Indonesia has reportedly sent hundreds of containers of contaminated plastic back to where they came from, including five container loads to New Zealand. Photo / File
Editorial
EDITORIAL:
Yet again, there is further concerning evidence that our much-touted environmental credentials simply do not stack up.
What is piling up, however, are the mountains of rubbish New Zealand is sending offshore.
In September, Indonesia reportedly sent hundreds of containers of contaminated plastic back to where they came from, including five container loads back here. Yet that hasn't stopped mountains of non-recyclable waste being stockpiled, burnt as fuel or piling up in streets - ending up polluting residential areas and waterways. A study has found dangerously high levels of toxins entering the food chain near our new dumping grounds there.
It's well past time we buried the myth that our "recycling exports" are anything other than dirty, toxic, polluting, unwanted, wasteful rubbish.
Given the amount of waste in our world, there will be a need for a recycling industry for the foreseeable future. But it must be a legitimate industry wherever it operates, with the right aims and practices and safeguards, that benefits everyone.
While it is pleasing to see the innovative efforts in the recycling field, it should still be remembered, even at best, recycling is actually a sign of failure. It is not as bad as outright dumping, of course, as it works to "reuse" non-disposable items, but, like dumping, it still demonstrates a failure to prevent or reduce our waste; to change our damaging and short-sighted manufacturing policies, processes and products; to modify our gross consumption habits and put sustainability first.

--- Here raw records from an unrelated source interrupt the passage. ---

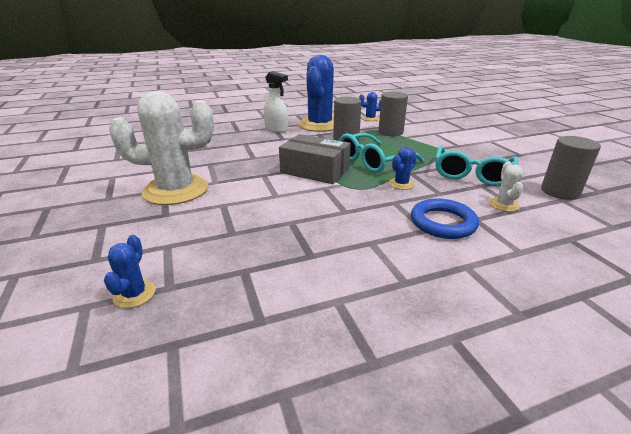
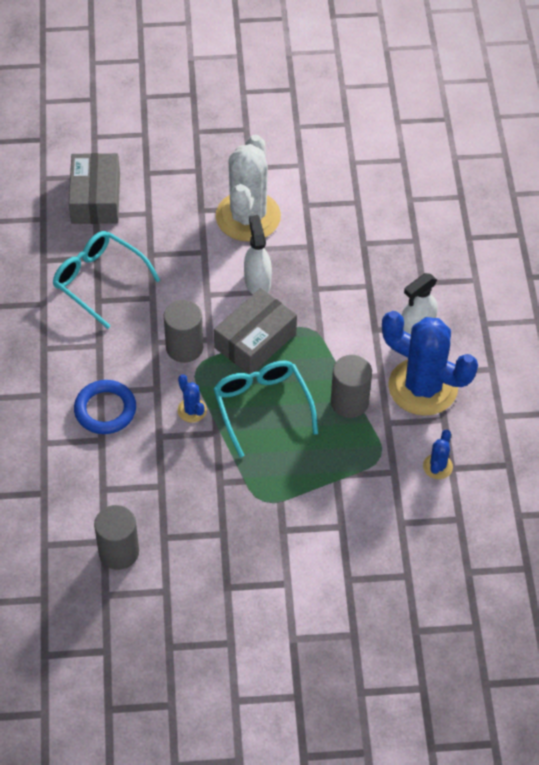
camera: 105 degrees right, 25 degrees up
blue cactus [104,235,156,308] -> grey box [69,153,120,224]
grey cylinder [378,92,408,136] -> grey cylinder moved to [164,300,203,363]
turquoise glasses [435,146,518,186] -> turquoise glasses moved to [53,231,160,329]
white cactus [489,162,523,212] -> none
none -> white spray bottle [244,215,272,294]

It is a blight to continue our "out of sight, out of mind" colonialist thinking by shipping off our waste for offshore processing in less developed countries. Sending mountains of actually non-recyclable products - contaminated because of failures at stages of the recycling process at our end - is unethical and exploitative, if not downright criminal.
While transferring our dirty little secret so we can perpetuate the clean, green New Zealand myth is shameful, we are far from our 100% Pure label at home, too.
The images of the trail of utter waste destruction over a wide area after the Fox Glacier landfill was washed into the Fox River and West Coast beaches was a wake-up call. That was only one of the numerous old landfills being exposed through erosion and becoming not just an eyesore but an environmental catastrophe.
The time and effort it took from the Government, manufacturers, retailers and consumers to adopt one simple waste-reduction action - ditching the single-use plastic bag, for example - was ridiculous.
Our attitudes and false narratives must change to a genuine "waste not, want not" culture. Household habits, industry practices, and government policies need to change while individuals, companies and authorities must stop passing the buck, and start doing far better by our environment - and ultimately ourselves.